Beyond even these considerable commercial and energy, investment and trade access gains, China also gains strategically. Beijing now has access to a body that can and will probably have to take serious decisions about climate change that already are affecting China seriously and has done so in the past (China Daily, May 23). China also will have a secure footing from which it can defend what it will claim to be its “legitimate rights” in the Arctic (Xinhua, May 16). It is quite conceivable that China will use that foothold to demand a voice in the resolution of Arctic territorial boundaries that are being negotiated. In 2009–10, Beijing had claimed that no state had sovereignty in the Arctic, a clear slap at Russian claims (China News Service, March 5). Now, to join the Council, it had to repudiate that position and state that it respected the sovereignty of all the states claiming territory in the Arctic but accept that the decision will be made in the future—a sharp contrast to its rigid insistence on its “core interests” and sovereignty in the Senkakus and the South China Sea. Indeed, given those claims, Beijing had no choice but to do so. Nonetheless, it now calls itself a “near-Arctic state” and an “Arctic stakeholder” (Beijing Review, May 17).

In this context a paper by Tang Guoquiang for the Ministry of Foreign Affairs-administered China Institute of International Studies claims that unnamed “military experts” believe “that to dominate the Arctic is to control the commanding point in the world military affairs” [3]. If that perspective accurately characterizes Chinese strategic thinking, the opportunity to participate in demarcating Arctic maritime and land boundaries is of considerable value to Beijing.
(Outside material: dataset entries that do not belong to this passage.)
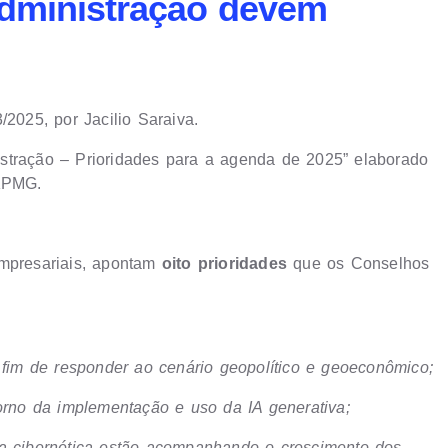
administração devem
/2025, por Jacilio Saraiva.
stração – Prioridades para a agenda de 2025” elaborado
 KPMG.
empresariais, apontam
oito prioridades
que os Conselhos
a fim de responder ao cenário geopolítico e geoeconômico;
torno da implementação e uso da IA generativa;
ça cibernética estão acompanhando o crescimento dos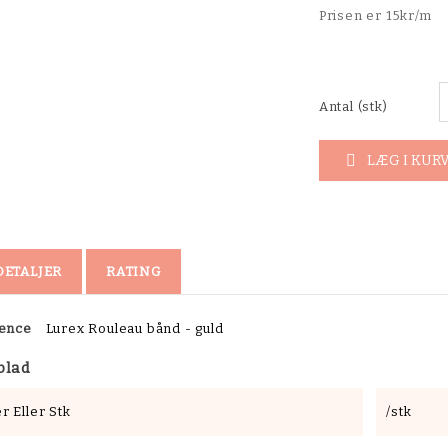
Prisen er 15kr/m
Antal (stk)
LÆG I KUR

DETALJER
RATING
ence
Lurex Rouleau bånd - guld
blad
r Eller Stk
/stk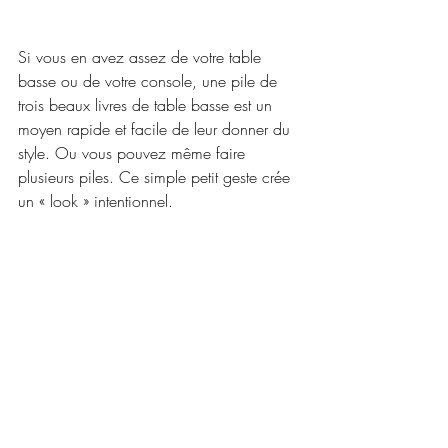
Si vous en avez assez de votre table 
basse ou de votre console, une pile de 
trois beaux livres de table basse est un 
moyen rapide et facile de leur donner du 
style. Ou vous pouvez même faire 
plusieurs piles. Ce simple petit geste crée 
un « look » intentionnel.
The possibility for intensified strategic rivalries in the Arctic where China will either participate in the disputes or have to participate in attempting to adjudicate or resolve them should not be taken lightly. On February 27, President Putin told an expanded session of the Ministry of Defense Collegium the following:

“We see how instability and conflict are spreading around the world today. Armed conflict continues in the Middle East and Asia, and the danger of ‘export’ of radicalism and chaos continues to grow in our neighboring regions. At the same time, we see methodical attempts to undermine the strategic balance in various ways and forms. The United States has essentially launched now the second phase in its global missile defense system. There are attempts to sound out possibilities for expanding NATO further eastward, and there is also the danger of militarization in the Arctic. All of these challenges—and they are just a few of the many we face—are of direct concern to our national interests and therefore also determine our priorities” (kremlin.ru, February 27).

Putin singled out the Arctic here presumably because of its huge mineral and energy endowment. Russia, however, has embarked on a steady course of militarization in the Arctic that has forced European and NATO counties as well as Canada and potentially the United States to follow suit. At least in Europe if not in Asia (and observers should not forget the very tense maritime disputes now roiling Asia), there is clearly a race between militarization, irrational commercial exploitation and a more considered, international approach to the use of the Arctic. China along with four other Asian states now have been invited formally into that race, and China has already been participating in it and will continue doing so with gusto. Which way will the Arctic and China’s policies go? That answer, unfortunately, remains to be seen.


1.     Linda Jakobson, “China Prepares For an Ice-free Arctic,” Stockholm International Peace Research Institute, SIPRI Insights on Peace and Security, No. 2010/2, March 2010.

2.     James Manicom, “Identity Politics and the Russia-Canada Continental Shelf Dispute: An Impediment to Cooperation?” Geopolitics, Vol. 18, No. 1, 2013, pp. 60–76.